Acontece que eu não era acostumada a te ver sorrir. Tu, que sempre esteve tão calada, distante, tímida e retraída, agora, me apareces tão aberta; e quente; e viva; e puro amor. Não me interessei porque, de fato, tu ficaste inexplicavelmente atraente... Talvez, eu gostasse mais da tua face fechada. Eu não era acostumada a te ver sorrir, mas como é belo o teu sorriso.


Tarcila Santana

Não mais


Eu, que dizia só teu nome;
que por vezes passei fome
de palavras sufocadas...

Eu, que nasci por um acaso
de amor mal enfeitado
daquele domingo normal...

Eu, que de ti tudo queria,
não mais tenho simetrias
nessa louca matemática.

Eu, que não vejo mais vermelho;
que não sinto teus colores
ou um gesto casual.

-“Não” aos teus lençóis azuis
que saldavam a manhã
encobrindo a luz do sol.

-“Não” a tua cara de "me ame";
as tuas saias coloridas
e mentiras bem contadas!

Eu, que de ti tudo queria,
sem preces e agonia,
hoje não te quero mais.


Tarcila Santana

sábado, 17 de março de 2012

Por amor


Como me faz falta o teu sorriso no canto da boca, teus olhos caídos que não querem acordar cedo, teu cabelo molhado que me convida a um banho.
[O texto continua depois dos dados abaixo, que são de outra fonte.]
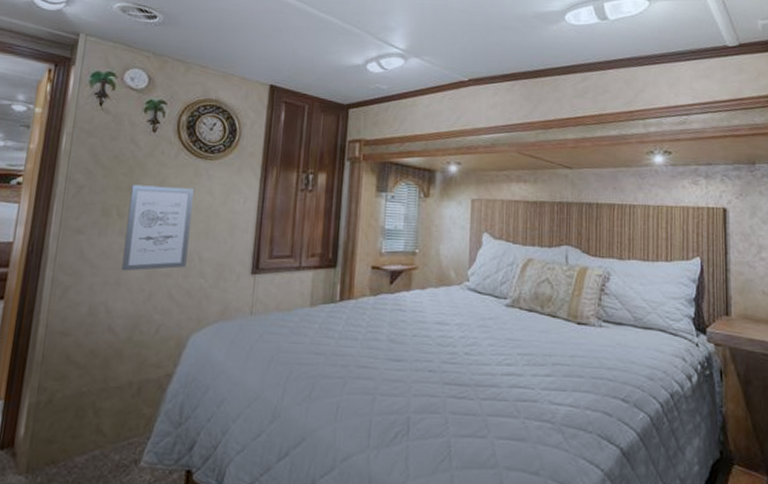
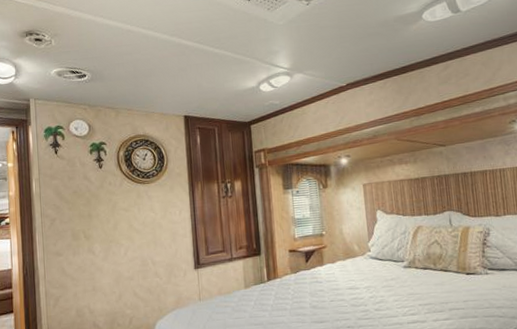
wall art: present [121,185,194,271] -> none [91,208,143,280]

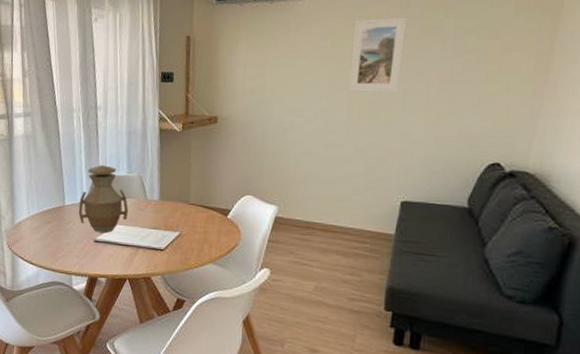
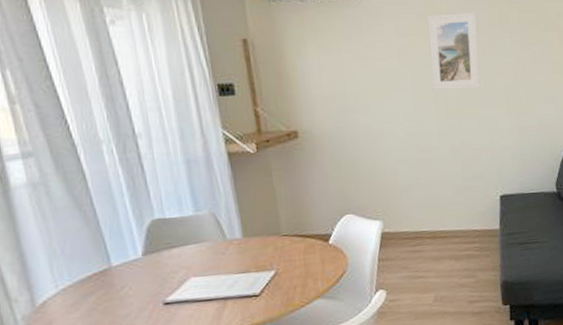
vase: present [78,165,128,233] -> none [132,206,205,293]

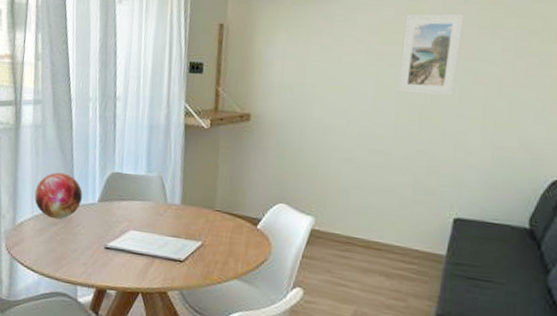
decorative orb: none [52,232,121,288] -> present [34,172,83,219]

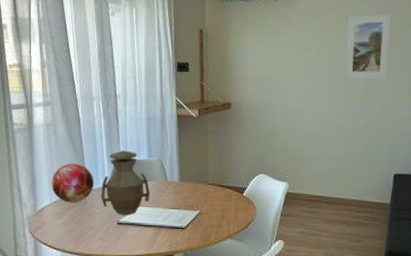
vase: none [88,162,146,240] -> present [101,150,150,215]

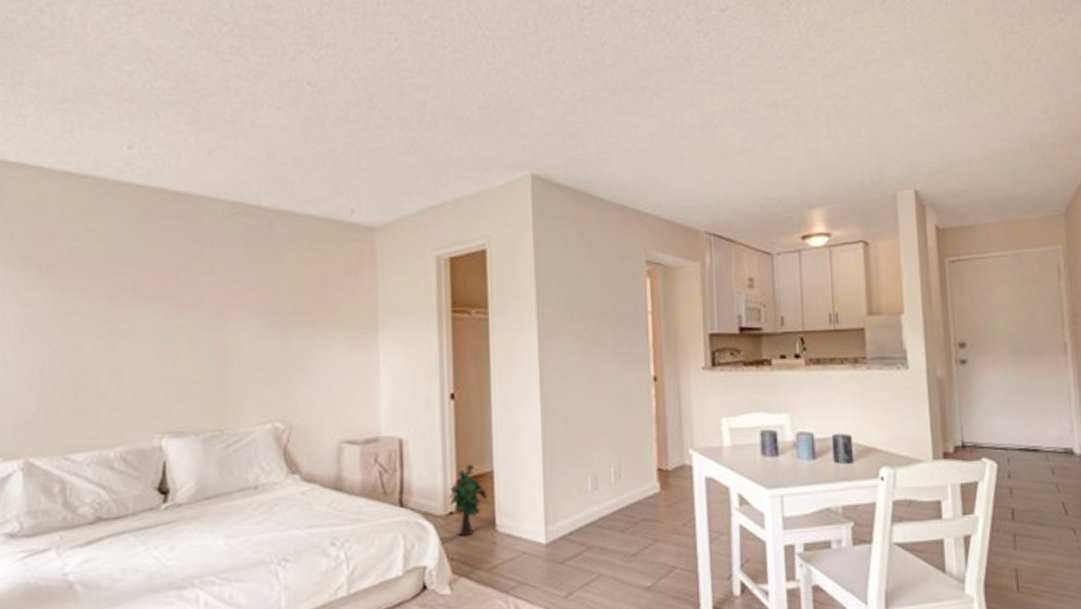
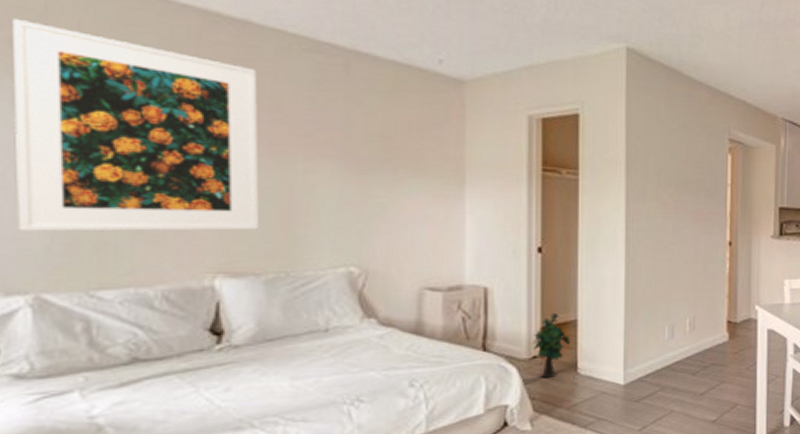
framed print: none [14,214,198,401] -> present [13,18,258,232]

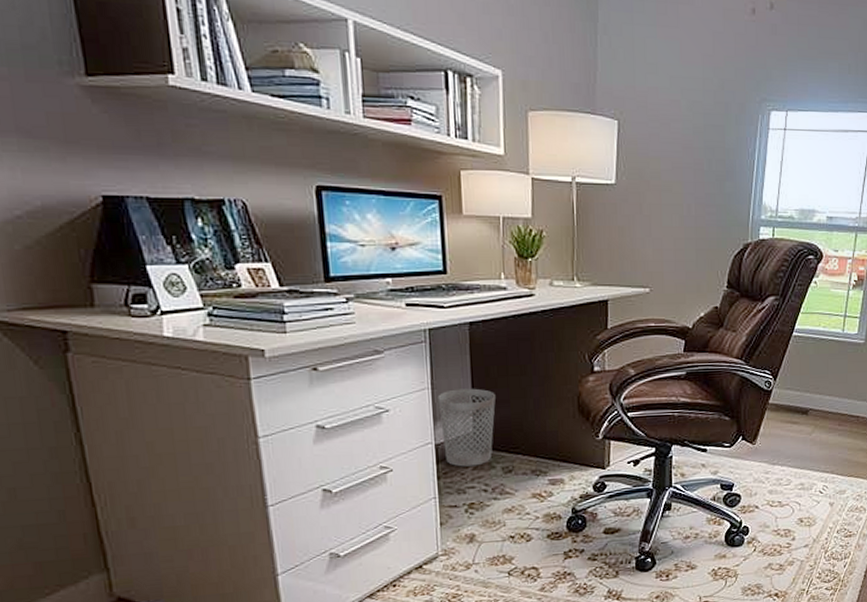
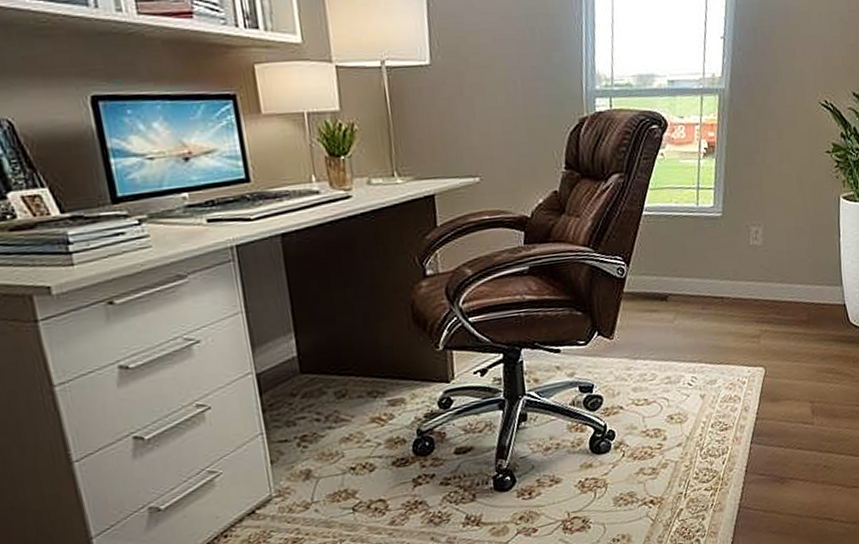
wastebasket: present [437,388,496,467] -> none [253,307,322,397]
Como te queria, mesmo que só pra te ver assistindo ao jogo do teu time contrário ao meu; mesmo que só pra reclamar da bagunça na cama; mesmo que para pedir que estenda a toalha em outro lugar; ou para deitarmos com a barriga para cima e conversarmos sobre aqueles planos de ir ao barzinho, ter um cachorro (que ainda não sabemos que nome dar a ele), decorar a sala e espalhar uns livros pela casa - esses planos simples que constroem uma vida, sabe?
Queria, ainda que amargo fossem alguns dias, ou que tivéssemos que parcelar algumas compras e lavar a louça do domingo.
- E esse negócio do meu coração palpitar ao sentir tua pele, teu cheiro, teu corpo, é engraçado, porque, preciso dizer até aos meus inimigos o quanto isso me motiva todos os dias.
Te queria, ainda que só por um abraço, ou um beijo, ou dois a três amassos.